Beginning with the line that holds "perceptiondaily — brief 10 agosto 2026", please retype each line through the end of the listing below, both ends included, and nothing more.
::: Supplied entries
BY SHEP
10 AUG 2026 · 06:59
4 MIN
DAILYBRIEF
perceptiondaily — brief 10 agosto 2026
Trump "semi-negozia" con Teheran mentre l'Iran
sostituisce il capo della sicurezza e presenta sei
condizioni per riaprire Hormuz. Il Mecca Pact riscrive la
::::::
- Task solution
perceptiondaily — brief 10 agosto 2026
Trump "semi-negozia" con Teheran mentre l'Iran
sostituisce il capo della sicurezza e presenta sei
condizioni per riaprire Hormuz. Il Mecca Pact riscrive la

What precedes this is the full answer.